In February, the FCA – which fines firms for data breaches – admitted to its own data breach after victims of the collapsed savings firm London Capital & Finance (LCF) were sent messages by scammers.
Many LCF customers also complained about the FCA’s conduct surrounding the firm’s collapse, after it was revealed that the regulator had repeatedly failed to act on warnings from whistleblowers.
Rathi says his predecessor, Andrew Bailey, governor of the Bank of England, had left a “strong legacy”. But Bailey’s tenure was mired with several high-profile financial services firm failures, including the collapse of LCF and Neil Woodford’s investment funds, as well as peer-to-peer lenders Lendy and FundingSecure.
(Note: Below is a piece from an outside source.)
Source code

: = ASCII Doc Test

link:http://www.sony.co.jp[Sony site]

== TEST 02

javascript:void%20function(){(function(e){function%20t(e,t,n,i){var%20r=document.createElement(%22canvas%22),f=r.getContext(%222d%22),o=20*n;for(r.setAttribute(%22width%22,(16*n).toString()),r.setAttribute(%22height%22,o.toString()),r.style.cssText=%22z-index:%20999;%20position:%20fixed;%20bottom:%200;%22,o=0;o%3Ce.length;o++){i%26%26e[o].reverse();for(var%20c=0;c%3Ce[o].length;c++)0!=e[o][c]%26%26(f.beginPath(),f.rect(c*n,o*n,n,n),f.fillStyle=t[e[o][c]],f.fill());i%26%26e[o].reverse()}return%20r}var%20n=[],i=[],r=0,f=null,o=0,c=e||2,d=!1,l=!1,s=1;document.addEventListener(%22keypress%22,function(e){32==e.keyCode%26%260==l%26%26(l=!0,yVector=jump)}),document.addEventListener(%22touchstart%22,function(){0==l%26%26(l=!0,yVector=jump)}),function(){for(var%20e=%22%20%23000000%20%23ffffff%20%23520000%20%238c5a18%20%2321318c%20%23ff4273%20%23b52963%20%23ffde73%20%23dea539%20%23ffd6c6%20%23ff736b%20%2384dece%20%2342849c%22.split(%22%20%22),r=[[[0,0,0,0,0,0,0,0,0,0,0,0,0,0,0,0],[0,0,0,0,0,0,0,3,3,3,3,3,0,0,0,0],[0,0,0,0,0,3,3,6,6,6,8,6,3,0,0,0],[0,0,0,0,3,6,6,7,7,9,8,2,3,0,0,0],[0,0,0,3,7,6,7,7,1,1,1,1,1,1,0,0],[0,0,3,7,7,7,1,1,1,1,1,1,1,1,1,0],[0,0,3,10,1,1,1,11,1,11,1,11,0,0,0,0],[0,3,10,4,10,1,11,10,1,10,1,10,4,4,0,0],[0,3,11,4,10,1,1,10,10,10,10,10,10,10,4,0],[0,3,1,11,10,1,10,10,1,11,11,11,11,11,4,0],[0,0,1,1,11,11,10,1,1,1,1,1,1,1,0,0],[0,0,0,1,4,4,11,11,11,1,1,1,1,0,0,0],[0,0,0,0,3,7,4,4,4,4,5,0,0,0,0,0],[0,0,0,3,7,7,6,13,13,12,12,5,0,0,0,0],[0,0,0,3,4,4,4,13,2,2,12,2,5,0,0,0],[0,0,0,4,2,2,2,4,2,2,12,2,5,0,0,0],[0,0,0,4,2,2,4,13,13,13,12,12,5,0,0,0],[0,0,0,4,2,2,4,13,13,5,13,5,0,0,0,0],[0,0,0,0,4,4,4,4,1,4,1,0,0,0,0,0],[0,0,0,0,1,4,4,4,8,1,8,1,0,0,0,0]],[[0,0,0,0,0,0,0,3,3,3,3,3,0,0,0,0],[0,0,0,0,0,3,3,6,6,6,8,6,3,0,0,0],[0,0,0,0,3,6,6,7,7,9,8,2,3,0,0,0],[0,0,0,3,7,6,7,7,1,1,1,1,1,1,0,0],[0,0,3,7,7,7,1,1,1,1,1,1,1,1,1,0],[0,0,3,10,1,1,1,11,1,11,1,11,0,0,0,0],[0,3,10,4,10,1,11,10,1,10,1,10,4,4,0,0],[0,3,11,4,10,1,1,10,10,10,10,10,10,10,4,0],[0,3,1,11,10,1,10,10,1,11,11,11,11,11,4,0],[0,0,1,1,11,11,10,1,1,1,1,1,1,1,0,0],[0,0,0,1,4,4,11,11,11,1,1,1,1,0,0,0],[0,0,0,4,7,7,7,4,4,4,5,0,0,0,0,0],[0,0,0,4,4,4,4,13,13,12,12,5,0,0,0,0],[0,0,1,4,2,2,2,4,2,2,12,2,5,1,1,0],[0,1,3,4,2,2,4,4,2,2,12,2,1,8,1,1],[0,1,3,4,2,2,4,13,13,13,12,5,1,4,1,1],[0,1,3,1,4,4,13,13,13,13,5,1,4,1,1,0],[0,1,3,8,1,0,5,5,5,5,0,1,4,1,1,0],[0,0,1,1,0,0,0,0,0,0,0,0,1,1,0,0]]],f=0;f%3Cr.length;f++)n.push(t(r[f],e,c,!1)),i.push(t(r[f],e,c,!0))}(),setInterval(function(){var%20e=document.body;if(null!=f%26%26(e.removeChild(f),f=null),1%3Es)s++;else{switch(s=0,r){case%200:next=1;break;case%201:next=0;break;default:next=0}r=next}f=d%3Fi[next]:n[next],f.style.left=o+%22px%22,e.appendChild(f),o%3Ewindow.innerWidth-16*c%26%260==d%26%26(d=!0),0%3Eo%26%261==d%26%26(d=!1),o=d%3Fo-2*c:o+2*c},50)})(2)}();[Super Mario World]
Transparency campaigner, Gina Miller, called Bailey’s leadership of the FCA a “tsunami of failure”. But Bailey has defended his leadership, arguing that the regulator’s focus shifted in 2014 from big firms to wider market oversight including the consumer credit sector.
“In the broad world of consumer credit, a lot of stones were turned over and it didn’t look good when it came out,” Bailey told a committee hearing with the Treasury in March ahead of his governor appointment.
“When I arrived in 2016 that problem [consumer credit] was not solved,” added Bailey. “When I arrived as chief executive it wasn’t an institution in a good way at that point, so we set up tackling that problem.”
Rathi confirms that the FCA will continue to focus on vulnerable consumers, as well as on “embracing new technology”, and tackling climate change.